▸ Job:
Once you find a line containing the word "field" in the entries below, copy it.

▸ Given records:
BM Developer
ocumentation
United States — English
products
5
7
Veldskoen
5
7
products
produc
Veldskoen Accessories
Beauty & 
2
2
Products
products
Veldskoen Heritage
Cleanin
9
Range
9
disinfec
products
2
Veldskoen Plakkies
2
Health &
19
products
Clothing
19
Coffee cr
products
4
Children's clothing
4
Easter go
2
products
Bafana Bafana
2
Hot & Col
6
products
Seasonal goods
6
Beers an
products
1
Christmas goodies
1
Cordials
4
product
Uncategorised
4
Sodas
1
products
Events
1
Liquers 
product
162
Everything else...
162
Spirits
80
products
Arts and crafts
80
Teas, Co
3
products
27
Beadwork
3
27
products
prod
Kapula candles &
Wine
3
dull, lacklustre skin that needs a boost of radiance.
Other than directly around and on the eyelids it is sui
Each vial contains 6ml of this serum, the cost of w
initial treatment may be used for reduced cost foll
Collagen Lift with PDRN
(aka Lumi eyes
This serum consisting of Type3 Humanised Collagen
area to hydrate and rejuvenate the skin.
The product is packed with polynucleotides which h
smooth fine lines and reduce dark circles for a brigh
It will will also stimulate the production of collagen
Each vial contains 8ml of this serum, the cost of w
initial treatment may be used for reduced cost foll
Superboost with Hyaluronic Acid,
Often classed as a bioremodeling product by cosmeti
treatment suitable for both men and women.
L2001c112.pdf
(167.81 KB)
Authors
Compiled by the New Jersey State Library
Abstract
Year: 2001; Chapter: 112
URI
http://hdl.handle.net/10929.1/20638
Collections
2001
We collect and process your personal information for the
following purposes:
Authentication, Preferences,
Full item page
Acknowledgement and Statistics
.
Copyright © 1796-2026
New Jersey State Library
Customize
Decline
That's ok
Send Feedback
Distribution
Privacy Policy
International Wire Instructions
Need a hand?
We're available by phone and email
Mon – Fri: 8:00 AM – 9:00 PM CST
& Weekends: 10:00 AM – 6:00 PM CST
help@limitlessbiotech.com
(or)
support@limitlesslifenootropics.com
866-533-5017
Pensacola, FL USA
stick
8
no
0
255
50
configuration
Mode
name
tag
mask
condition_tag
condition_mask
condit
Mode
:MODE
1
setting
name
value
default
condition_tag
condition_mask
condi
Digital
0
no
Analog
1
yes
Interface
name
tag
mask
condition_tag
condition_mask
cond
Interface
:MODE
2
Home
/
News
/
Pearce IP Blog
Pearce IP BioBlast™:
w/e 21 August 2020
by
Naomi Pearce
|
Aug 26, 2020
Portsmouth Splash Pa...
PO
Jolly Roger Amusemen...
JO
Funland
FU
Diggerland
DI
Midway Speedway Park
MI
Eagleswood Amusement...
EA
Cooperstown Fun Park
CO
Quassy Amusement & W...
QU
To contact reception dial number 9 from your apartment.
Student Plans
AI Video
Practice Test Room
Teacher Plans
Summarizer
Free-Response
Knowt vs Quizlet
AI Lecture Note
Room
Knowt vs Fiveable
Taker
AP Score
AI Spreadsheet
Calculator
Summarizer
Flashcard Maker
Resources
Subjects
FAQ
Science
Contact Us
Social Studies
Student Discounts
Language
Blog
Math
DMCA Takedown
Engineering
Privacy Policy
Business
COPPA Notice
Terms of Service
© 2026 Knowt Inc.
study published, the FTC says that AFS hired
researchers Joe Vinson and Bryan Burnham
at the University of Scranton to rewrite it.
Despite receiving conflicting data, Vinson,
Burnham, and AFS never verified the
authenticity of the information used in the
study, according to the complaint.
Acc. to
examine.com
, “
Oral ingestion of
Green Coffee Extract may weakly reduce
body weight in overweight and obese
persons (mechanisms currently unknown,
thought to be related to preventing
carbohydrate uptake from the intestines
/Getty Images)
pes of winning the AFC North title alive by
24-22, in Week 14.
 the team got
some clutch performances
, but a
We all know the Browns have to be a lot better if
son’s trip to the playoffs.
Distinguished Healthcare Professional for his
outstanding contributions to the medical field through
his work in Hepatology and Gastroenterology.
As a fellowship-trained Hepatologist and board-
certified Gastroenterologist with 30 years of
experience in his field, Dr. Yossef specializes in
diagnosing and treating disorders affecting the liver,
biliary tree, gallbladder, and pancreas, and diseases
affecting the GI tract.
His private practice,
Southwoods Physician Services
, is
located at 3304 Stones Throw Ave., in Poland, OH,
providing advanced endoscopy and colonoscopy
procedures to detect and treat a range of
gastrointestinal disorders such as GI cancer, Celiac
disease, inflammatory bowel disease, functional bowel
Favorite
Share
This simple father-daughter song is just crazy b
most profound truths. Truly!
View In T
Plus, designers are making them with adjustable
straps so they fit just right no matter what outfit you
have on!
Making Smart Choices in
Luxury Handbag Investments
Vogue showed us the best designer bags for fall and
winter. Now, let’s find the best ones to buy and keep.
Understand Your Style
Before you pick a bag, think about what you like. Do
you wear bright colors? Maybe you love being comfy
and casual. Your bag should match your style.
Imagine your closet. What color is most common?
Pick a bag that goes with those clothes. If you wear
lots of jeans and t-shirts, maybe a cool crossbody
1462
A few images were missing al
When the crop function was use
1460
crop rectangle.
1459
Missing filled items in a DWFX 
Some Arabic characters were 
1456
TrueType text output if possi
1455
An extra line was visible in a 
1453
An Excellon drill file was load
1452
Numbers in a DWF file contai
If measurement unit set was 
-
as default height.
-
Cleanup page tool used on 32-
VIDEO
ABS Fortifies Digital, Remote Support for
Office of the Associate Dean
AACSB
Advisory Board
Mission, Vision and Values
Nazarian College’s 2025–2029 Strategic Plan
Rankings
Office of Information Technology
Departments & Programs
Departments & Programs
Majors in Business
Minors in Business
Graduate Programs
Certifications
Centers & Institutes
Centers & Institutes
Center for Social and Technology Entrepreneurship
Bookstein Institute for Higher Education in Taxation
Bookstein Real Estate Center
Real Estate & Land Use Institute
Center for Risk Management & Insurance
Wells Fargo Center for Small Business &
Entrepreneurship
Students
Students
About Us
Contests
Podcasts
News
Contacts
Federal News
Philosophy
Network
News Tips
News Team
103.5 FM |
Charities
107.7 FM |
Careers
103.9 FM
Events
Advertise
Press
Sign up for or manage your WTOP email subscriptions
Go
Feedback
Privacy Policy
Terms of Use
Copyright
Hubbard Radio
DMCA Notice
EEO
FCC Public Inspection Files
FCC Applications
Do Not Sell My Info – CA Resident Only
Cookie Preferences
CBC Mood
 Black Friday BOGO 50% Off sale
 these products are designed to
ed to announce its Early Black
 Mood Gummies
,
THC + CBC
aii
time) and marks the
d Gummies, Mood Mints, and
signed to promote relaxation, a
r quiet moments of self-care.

▸ Response below:
outstanding contributions to the medical field through
experience in his field, Dr. Yossef specializes in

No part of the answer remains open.